Kota Gorontalo sebagai Ibu Kota Provinsi Gorontalo yang secara resmi ditetapkan pada 16 Februari 2001 berdasarkan undang-undang No. 38 Tahun 2000 Pasal 7 dikenal bermayoritas Muslim dengan jumlah 97,12 persen. Selebihnya ada Kristen Protestan 2,03, Katolik 0,30, Budha 0,47 dan Hindu 0.70.

Keragaman beragama ini menjadi patokan saya dalam menuangkan gagasan untuk kebermaknaan Serambi Madinah, tepatnya upaya mengaktifkan kembali semangat ber-Pancasila—yang kebetulan 1 Juni ditetapkan sebagai Hari Lahir Pancasila melalui Keputusan Presiden No. 24 Tahun 2016, diikuti pengembangan literasi sebagai optimalisasi pendidikan yang efektif dan membumisasikan al-Qur’an sebagai optimalisasi aspek keagamaan dan.

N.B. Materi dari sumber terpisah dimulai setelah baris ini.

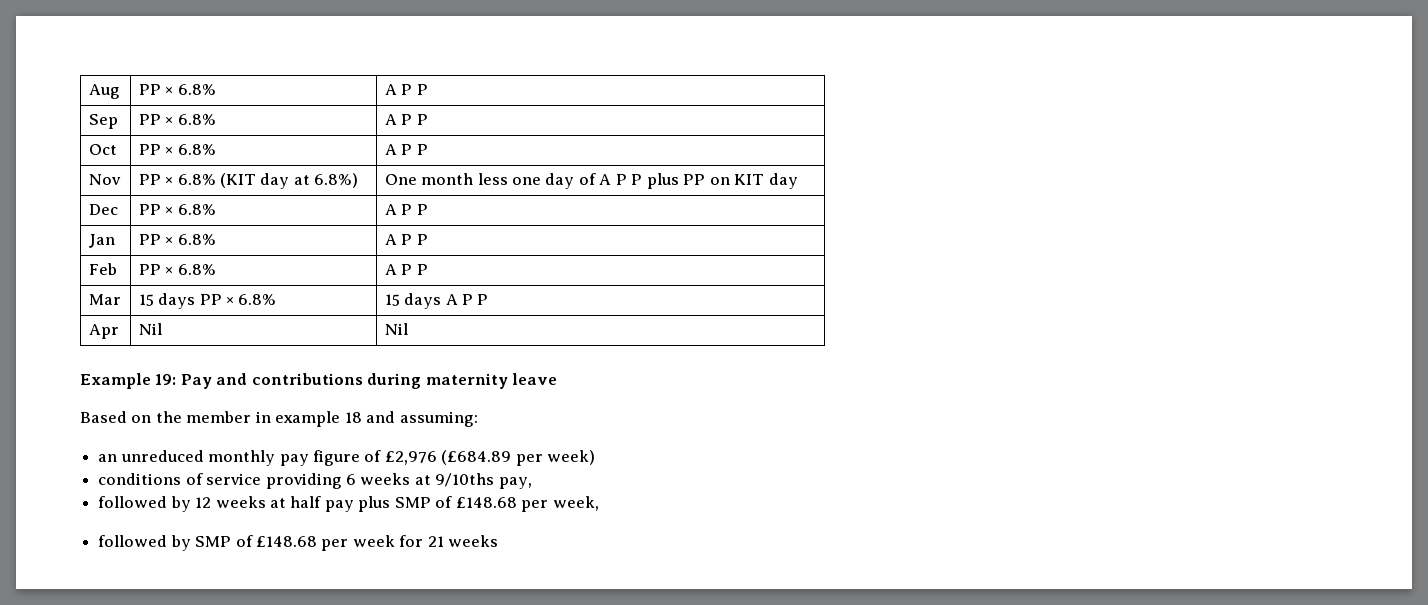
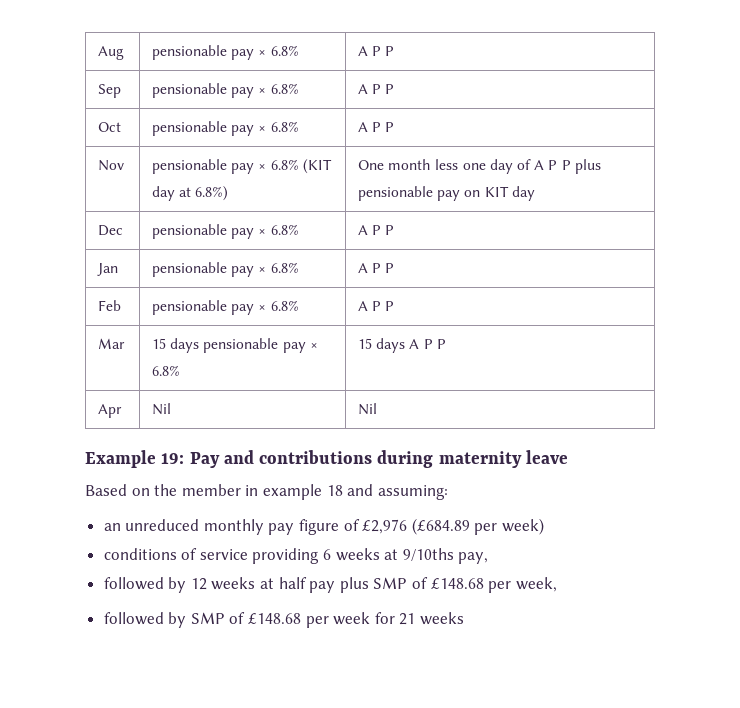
[138,84,161,95] PP -> [152,45,255,60] pensionable pay
[138,114,161,125] PP -> [152,83,255,98] pensionable pay
[138,144,161,155] PP -> [152,121,255,136] pensionable pay
[138,174,161,185] PP -> [152,159,255,174] pensionable pay
[683,174,706,185] PP -> [358,186,461,201] pensionable pay
[138,204,161,215] PP -> [152,224,255,239] pensionable pay
[138,234,161,245] PP -> [152,262,255,277] pensionable pay
[138,264,161,275] PP -> [152,300,255,315] pensionable pay
[199,294,222,305] PP -> [203,338,306,353] pensionable pay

Selebihnya, saya tidak punya kompetensi untuk berbicara, seperti pertumbuhan ekonomi, politik, infrastruktur dan lain sebagainya.

Merawat Pancasila

Kehadiran Islam di Gorontalo membuktikan bahwa ruang dialogis dengan unsur lokal terjadi tanpa pergesekan dan pertumpahan darah. Menyatunya masyarakat Gorontalo dengan segala ciptaan-Nya pra-Islam, memudahkan para auliya membumisasikan seluruh ajaran agama dengan penuh damai.

Tentunya, kaidah dasar utama yang digunakan para auliya dan ulama-ulama di seantero Indonesia dalam menyebarkan ajaran Islam adalah “mâ ta’ârafahu al-Nâsh wa sârû ‘alaihi min qaulin au fi’lin au tarkin” (sesuatu yang telah dikenal oleh masyarakat dan mereka mengikutinya, baik berupa perkataan, perbuatan atau meninggalkan sesuatu).

Kaidah klasik itu membuat para auliya dalam menyebarkan Islam di Gorontalo tinggal menempelkan stempel yang baru kepada yang lama, tanpa perlu ‘merenovasi’ ragam ‘urf (budaya atau adat). Jikalau pun ada, maka perenovasian itu tidak membutuhkan energi yang banyak.

Tentunya ini berbeda dengan Islamisasi di pulau Jawa dan sekitarnya yang membutuhkan ragam metode dakwah. Maka dapat dipastikan, referensi klasik dan modern terkait Islamisasi di Gorontalo terpusatkan pada dua aspek; yang terislamisasi akan mendapat legitimasi syariatnya, yang kemudian dilegalkan secara akomodatif dan menegasikannya dengan menggunakan prinsip peniadaan melalui larangan.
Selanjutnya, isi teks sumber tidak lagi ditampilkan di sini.